So viele Zuhörer wie beim Vortrag von Florian Illies aus Berlin hatte das Große Forum der Kunsthalle Mannheim wohl selten gesehen. Lag es am provozierenden Titel: „Wann wird Distanz zur Teilnahmslosigkeit? Moralische Fragen an die Künstler der Neuen Sachlichkeit“, oder an der Prominenz des Vortragenden, dessen Esprit bereits in der euphorischen Begrüßung von Museumsdirektor Johan Holten seine Würdigung erfuhr?

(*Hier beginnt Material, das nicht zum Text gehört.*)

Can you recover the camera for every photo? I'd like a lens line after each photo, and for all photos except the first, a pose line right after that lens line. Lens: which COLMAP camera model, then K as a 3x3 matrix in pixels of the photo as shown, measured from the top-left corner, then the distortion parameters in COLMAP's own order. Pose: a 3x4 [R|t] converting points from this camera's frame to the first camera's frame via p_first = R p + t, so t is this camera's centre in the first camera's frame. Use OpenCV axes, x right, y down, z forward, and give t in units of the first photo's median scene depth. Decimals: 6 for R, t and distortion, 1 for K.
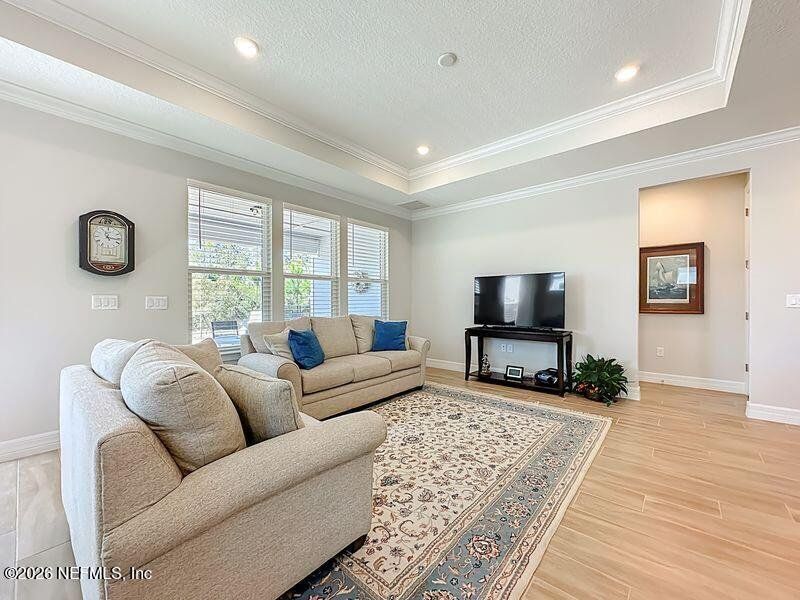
lens RADIAL K [[326.2, 0, 398.6], [0, 326.2, 301.8], [0, 0, 1]] dist [-0.003040, -0.000302]
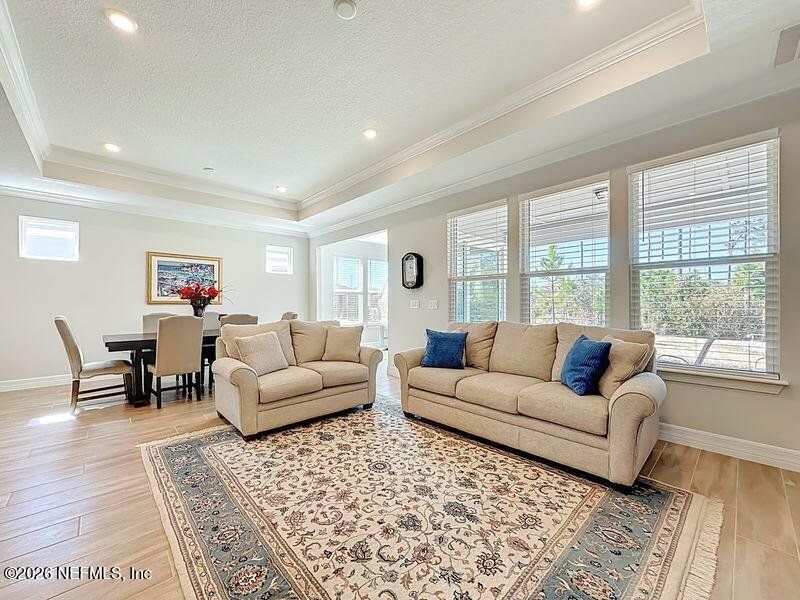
lens RADIAL K [[326.2, 0, 400.4], [0, 326.2, 302.1], [0, 0, 1]] dist [-0.003040, -0.000302]
pose [[-0.111811, -0.005304, -0.993715, 0.690798], [-0.001254, 0.999986, -0.005197, -0.000536], [0.993729, 0.000665, -0.111816, 0.900753]]
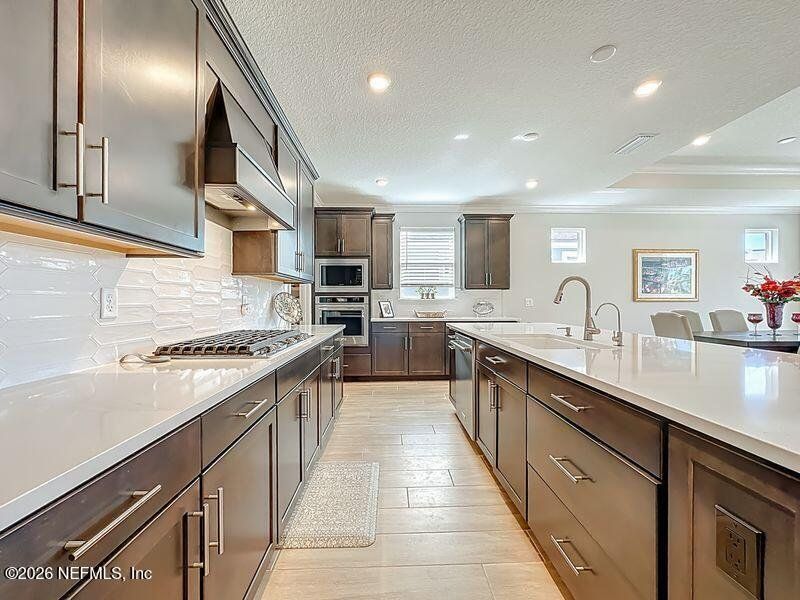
lens RADIAL K [[326.2, 0, 399.4], [0, 326.2, 302.5], [0, 0, 1]] dist [-0.003040, -0.000302]
pose [[-0.739643, 0.003925, -0.672988, 1.173771], [0.000940, 0.999988, 0.004799, 0.000078], [0.672999, 0.002917, -0.739638, -0.075687]]
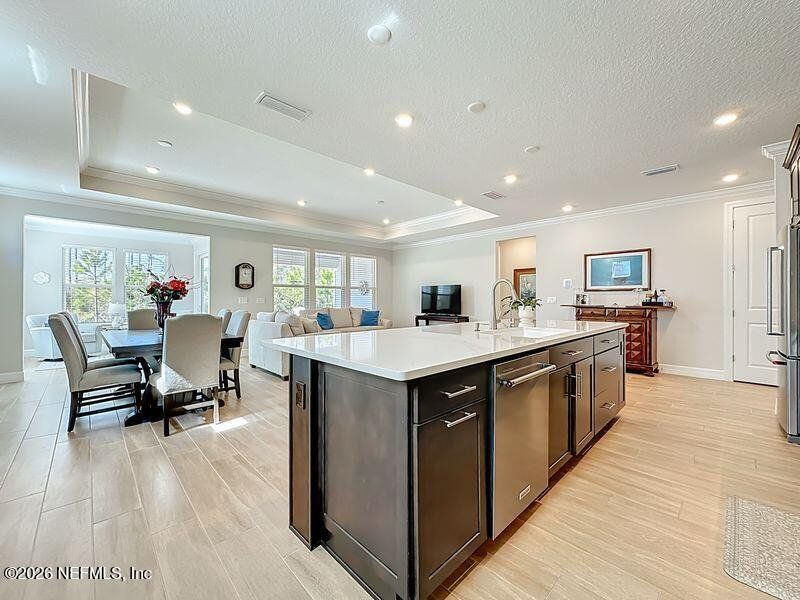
lens RADIAL K [[326.2, 0, 397.8], [0, 326.2, 297.8], [0, 0, 1]] dist [-0.003040, -0.000302]
pose [[0.995183, -0.000285, -0.098039, 0.384957], [-0.000695, 0.999950, -0.009963, 0.005244], [0.098037, 0.009983, 0.995133, -1.045793]]
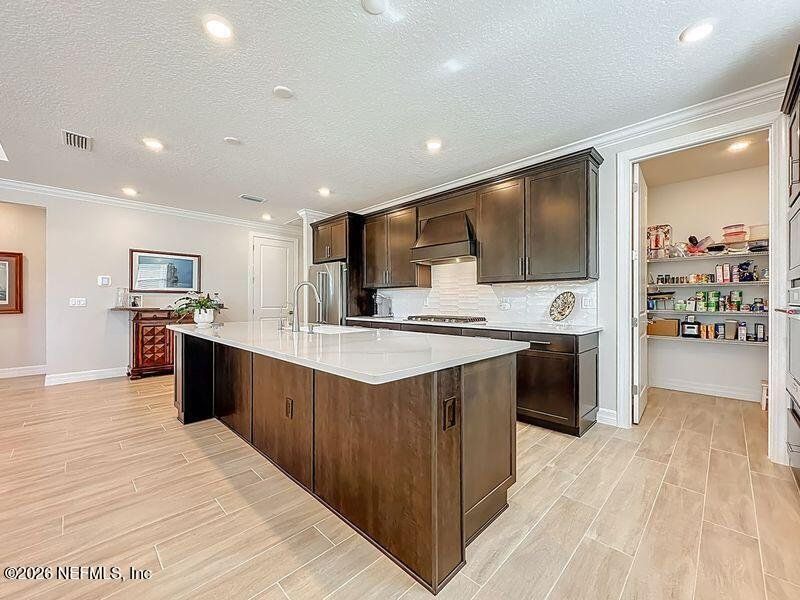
lens RADIAL K [[326.2, 0, 401.2], [0, 326.2, 303.2], [0, 0, 1]] dist [-0.003040, -0.000302]
pose [[0.069751, -0.004447, 0.997555, -0.189430], [0.004741, 0.999980, 0.004126, 0.003390], [-0.997553, 0.004442, 0.069771, -0.572337]]
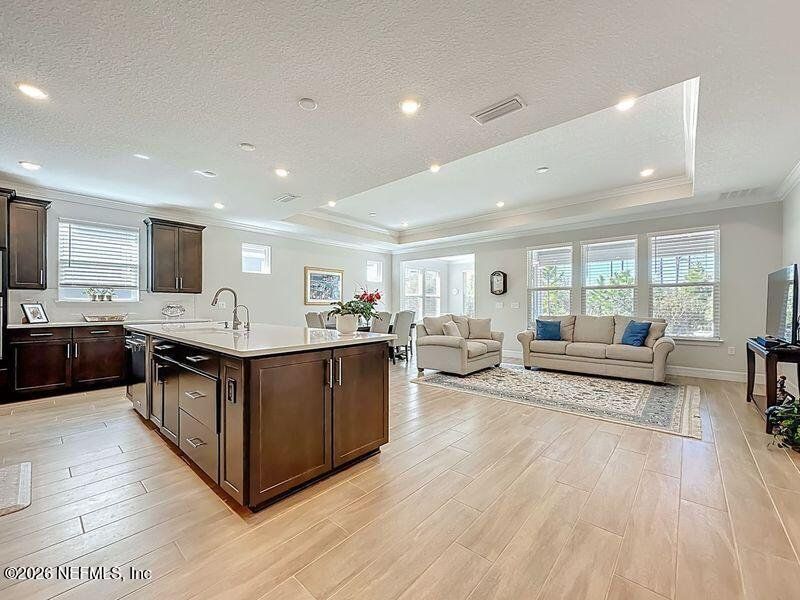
lens RADIAL K [[326.2, 0, 400.3], [0, 326.2, 304.6], [0, 0, 1]] dist [-0.003040, -0.000302]
pose [[-0.016742, 0.000241, -0.999860, 1.424803], [-0.003377, 0.999994, 0.000297, 0.000372], [0.999854, 0.003381, -0.016741, 0.190193]]
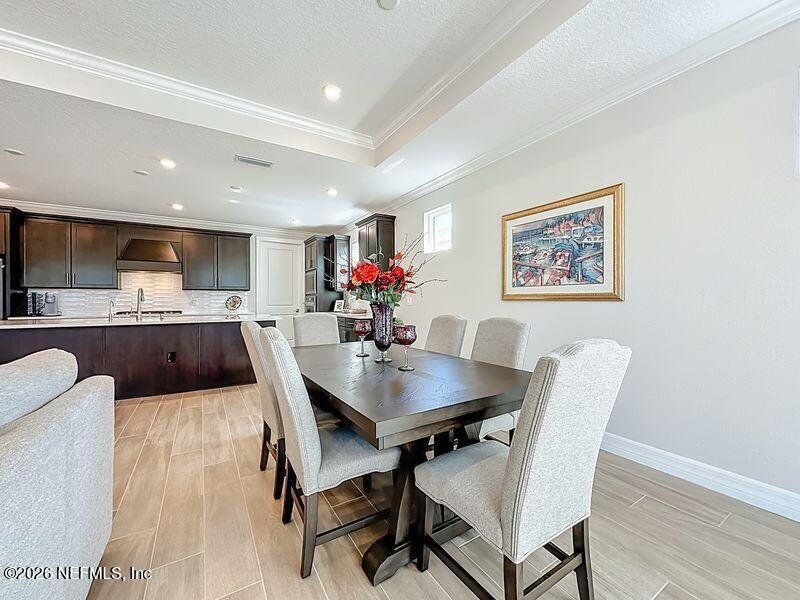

Jedenfalls wurden die Erwartungen nicht enttäuscht, denn der Referent, der sich zur Unterstreichung der Kernaussage einen Arztkittel angelegt hatte, trug sein breitgefächertes Wissen über die Zeit zwischen den Kriegen unterhaltsam einem gespannt lauschenden Auditorium vor. Durch zahlreiche Bildbeispiele belegt, erschloss er mit in seinem Vortrag neue Perspektiven. So sezierte er den Kern der Kunst der Neusachlichen auf das zentrale Motiv der teilnahmslosen Beobachtung der erscheinenden Wirklichkeit und grenzte so den neusachlichen Malstil von der emotionalen Aufheizung des Expressionismus ab. Diese Grundhaltung wurde vom Referenten als „Unterkühlte Sachlichkeit“ beschrieben und findet ihre literarische Entsprechung beispielsweise in Alfred Döblins „Berlin Alexanderplatz“ und in Gottfried Benns Gedichten. Diese Literaten waren beide praktizierende Ärzte.
Die Diagnose des unterkühlten, gefühllosen Analytikers trifft allerdings nur auf eine bestimmte Gruppe von Künstlern zu, die in der historischen Ausstellung „Neue Sachlichkeit“ vertreten waren. So gehörten die „Veristen“ Otto Dix oder Kurt Querner, der in der Jubiläumsausstellung mit seinem Bild „Der Agitator“ vertreten ist, nicht zu dieser auf diese Weise beschriebenen Gruppe. Eher passt die Zuschreibung zu Malern wie Alexander Kanoldt und Georg Schrimpf, die in der Nazizeit als Lehrende an die namhaften Kunstakademien Deutschlands berufen wurden. Der Stil der Neuen Sachlichkeit lebte auch in der Nazizeit weiter, wie einige Beispiele in der aktuellen Ausstellung, etwas das im Interview mit Inge Herold erwähnte Gemälde „Bauernfamilie“, das Adolf Wissel 1938 gemalt hat, anschaulich belegt.
Ein besonderes Verdienst der Mannheimer Ausstellung sei es, so Illies zu Beginn der Diskussion über seine Thesen, dass hier die Kunstbetrachtung nicht wie üblich, das Licht über die Entwicklung am 30. Januar 1933 ausgeknipst habe, und erst am 9. Mai 1945 wieder einschalte, sondern zeige, was in der Zwischenzeit passierte.